### Exercise details
From the introduction on ionospheric disturbances below, extract word for word the passage between "1. Introduction" and "and practical applications.", inclusive.

1. Introduction
When coronal mass ejections (CMEs) strike the Earth’s magnetosphere, they generate strong currents and electric fields. The interactions between these currents and fields trigger global geomagnetic storms. Storms inject large amounts of energy into the upper atmosphere, causing a rapid increase in the number of ionospherically charged particles. This causes significant changes in the structure and characteristics of the ionosphere, affecting wireless communications, satellite navigation, and power systems, all of which have significant impact on human society. Thus, studying the disturbance characteristics and three-dimensional morphological changes in the ionosphere during geomagnetic storms has important scientific significance and practical applications.
Traditional ionospheric detection methods such as ionospheric vertical sounding and incoherent scatter sounding suffer from limited spatial resolution owing to the scarcity of observation stations, which hinders a comprehensive understanding of subtle changes in the ionosphere. The advent of the Global Navigation Satellite System (GNSS) technology has enabled the acquisition of ionospheric structural characteristics and positioning with high spatial and temporal resolutions over large areas. GNSS-based ionospheric tomography (Computerized Ionospheric Tomography, CIT) has emerged as a focal point for obtaining the spatiotemporal distribution of the ionospheric electron density and its variations. CIT not only reflects horizontal changes in each ionospheric layer but also provides insights into the vertical coupling mechanisms between layers, making it a novel ionospheric detection approach.
In recent years, many scholars have used the GNSS to study ionospheric disturbances during geomagnetic storms. Ho et al. [
1] observed large-scale traveling ionospheric disturbances (LSTIDs) during geomagnetic storms using global data from 60 GPS stations, revealing the conjugate relationship between total electron content (TEC) in the Northern and Southern Hemispheres; Hernández-Pajares et al. [
2] analyzed the ionospheric response during two geomagnetic storms on 18–19 October 1995, and 10 January 1997, using data from more than 100 global GPS stations and GPS/MET low Earth orbit (LEO) satellites; Tsugawa et al. [
3] studied ionospheric disturbances during the geomagnetic storm on 22 September 1999, using GEONET GPS data and presented TEC disturbance images; Wang et al. [
4] conducted a global statistical analysis of the geomagnetic storm from 29 to 31 October 2013, based on observational data from more than 900 GPS stations, monitoring disturbances that propagated southward and moved westward; Yin et al. [
5] calculated a TEC time series using observational data from GPS stations in North America during geomagnetic storms and analyzed the ionosphere on a plane; Borries et al. [
6] studied the impact of geomagnetic storms on the European ionosphere from 2001 to 2007 using GPS station observational data and compared these disturbances with those in Japan; Habarulema et al. [
7] obtained propagation parameters of traveling ionospheric disturbances (TIDs) using wavelet analysis and studied TIDs in South Africa during the magnetic storms of 2005 and 2011; Ding et al. [
8] used data from GPS stations and ionospheric observation stations in China and Southeast Asia to study two LSTIDs that propagated poleward in China during a moderate storm from 27 May to 1 June 2011. Padokhin et al. [
9] developed a global ionospheric model using a phase-difference-based total electron content (TEC) mapping method to monitor global ionospheric disturbances on 2 January 2017; Kuai et al. [
10] studied the ionospheric storm response at low latitudes in the Americas and Austral-Asian regions during a geomagnetic storm in May 2021 using GNSS TEC and changes in TEC at the top of LEO satellites.

[Source data]
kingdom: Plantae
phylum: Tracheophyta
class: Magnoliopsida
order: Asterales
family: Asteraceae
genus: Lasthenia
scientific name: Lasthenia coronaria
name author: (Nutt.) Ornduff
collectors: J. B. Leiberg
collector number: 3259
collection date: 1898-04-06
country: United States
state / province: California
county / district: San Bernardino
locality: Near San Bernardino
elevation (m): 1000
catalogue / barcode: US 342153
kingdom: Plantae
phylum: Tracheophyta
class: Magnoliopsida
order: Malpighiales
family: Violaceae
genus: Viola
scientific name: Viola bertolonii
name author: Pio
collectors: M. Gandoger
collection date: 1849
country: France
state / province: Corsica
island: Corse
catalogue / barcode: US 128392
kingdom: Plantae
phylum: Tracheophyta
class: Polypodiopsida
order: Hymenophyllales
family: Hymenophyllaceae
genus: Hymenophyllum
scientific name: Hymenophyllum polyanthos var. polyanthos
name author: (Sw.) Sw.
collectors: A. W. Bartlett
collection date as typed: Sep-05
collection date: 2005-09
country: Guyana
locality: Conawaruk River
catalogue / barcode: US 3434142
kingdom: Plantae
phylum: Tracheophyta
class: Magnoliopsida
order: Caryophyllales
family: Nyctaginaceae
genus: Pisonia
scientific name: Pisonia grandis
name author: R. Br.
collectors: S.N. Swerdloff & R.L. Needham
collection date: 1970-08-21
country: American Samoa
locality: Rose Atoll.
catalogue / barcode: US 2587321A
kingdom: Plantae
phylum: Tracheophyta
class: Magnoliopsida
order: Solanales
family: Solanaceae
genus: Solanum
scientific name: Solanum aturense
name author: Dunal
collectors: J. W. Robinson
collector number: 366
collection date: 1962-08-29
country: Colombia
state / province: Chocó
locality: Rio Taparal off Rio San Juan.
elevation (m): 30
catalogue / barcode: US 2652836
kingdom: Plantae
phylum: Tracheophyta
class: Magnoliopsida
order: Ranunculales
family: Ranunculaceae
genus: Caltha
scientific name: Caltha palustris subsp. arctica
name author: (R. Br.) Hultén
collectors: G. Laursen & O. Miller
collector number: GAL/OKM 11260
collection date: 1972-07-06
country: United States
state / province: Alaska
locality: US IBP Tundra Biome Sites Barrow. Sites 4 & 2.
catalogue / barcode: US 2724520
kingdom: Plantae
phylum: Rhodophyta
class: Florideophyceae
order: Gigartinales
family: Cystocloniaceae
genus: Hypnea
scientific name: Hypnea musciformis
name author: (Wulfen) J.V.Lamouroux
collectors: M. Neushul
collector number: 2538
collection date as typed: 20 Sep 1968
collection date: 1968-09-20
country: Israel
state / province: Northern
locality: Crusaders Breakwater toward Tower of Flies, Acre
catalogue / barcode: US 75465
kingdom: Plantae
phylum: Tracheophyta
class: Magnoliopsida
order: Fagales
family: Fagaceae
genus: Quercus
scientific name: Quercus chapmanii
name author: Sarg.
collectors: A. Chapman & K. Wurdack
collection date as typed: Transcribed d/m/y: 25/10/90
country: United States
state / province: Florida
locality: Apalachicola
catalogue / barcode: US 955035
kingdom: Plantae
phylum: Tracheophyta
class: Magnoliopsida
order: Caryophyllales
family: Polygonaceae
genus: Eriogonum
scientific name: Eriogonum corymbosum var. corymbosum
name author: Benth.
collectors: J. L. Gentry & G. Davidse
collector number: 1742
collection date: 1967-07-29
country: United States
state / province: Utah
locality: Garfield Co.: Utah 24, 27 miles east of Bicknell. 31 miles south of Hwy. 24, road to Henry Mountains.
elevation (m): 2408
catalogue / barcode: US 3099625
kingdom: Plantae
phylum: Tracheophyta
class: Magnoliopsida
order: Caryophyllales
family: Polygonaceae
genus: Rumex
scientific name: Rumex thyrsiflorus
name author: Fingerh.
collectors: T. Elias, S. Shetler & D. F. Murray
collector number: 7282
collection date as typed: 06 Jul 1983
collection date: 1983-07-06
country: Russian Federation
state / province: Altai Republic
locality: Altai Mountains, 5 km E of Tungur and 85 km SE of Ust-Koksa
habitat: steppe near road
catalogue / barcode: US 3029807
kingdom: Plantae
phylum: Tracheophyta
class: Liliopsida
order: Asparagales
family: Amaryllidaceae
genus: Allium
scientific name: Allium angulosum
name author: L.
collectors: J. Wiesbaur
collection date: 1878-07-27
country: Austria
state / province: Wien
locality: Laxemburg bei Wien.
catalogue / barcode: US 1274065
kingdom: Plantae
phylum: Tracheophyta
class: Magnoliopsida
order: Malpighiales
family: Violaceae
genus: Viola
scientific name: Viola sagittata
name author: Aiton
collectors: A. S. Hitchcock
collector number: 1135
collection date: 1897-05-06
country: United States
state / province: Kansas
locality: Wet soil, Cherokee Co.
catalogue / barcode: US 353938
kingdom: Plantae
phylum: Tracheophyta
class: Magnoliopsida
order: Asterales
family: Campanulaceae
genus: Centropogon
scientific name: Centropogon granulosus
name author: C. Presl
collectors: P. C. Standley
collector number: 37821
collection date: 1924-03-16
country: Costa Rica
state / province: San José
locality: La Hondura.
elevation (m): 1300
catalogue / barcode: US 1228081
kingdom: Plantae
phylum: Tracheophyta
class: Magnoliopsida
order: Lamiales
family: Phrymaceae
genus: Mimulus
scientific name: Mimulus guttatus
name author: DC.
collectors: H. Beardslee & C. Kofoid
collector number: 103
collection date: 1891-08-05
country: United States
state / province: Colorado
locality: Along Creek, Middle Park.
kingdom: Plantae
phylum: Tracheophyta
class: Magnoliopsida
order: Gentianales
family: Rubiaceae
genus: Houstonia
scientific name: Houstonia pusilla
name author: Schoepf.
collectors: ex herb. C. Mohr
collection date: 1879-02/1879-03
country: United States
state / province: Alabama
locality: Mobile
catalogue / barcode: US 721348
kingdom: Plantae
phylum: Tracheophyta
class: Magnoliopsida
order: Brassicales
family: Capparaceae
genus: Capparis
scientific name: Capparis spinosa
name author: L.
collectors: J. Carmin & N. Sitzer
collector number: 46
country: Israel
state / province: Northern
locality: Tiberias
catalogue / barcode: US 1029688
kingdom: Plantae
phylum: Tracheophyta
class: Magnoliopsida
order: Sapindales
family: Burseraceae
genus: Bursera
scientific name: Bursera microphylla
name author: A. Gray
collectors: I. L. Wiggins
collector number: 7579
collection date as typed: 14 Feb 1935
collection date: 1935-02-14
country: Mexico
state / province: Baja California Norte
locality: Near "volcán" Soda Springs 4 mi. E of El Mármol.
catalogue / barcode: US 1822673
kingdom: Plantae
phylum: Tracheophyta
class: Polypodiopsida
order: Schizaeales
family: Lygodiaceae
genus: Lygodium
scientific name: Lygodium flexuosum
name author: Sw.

### Exercise output
1. Introduction
When coronal mass ejections (CMEs) strike the Earth’s magnetosphere, they generate strong currents and electric fields. The interactions between these currents and fields trigger global geomagnetic storms. Storms inject large amounts of energy into the upper atmosphere, causing a rapid increase in the number of ionospherically charged particles. This causes significant changes in the structure and characteristics of the ionosphere, affecting wireless communications, satellite navigation, and power systems, all of which have significant impact on human society. Thus, studying the disturbance characteristics and three-dimensional morphological changes in the ionosphere during geomagnetic storms has important scientific significance and practical applications.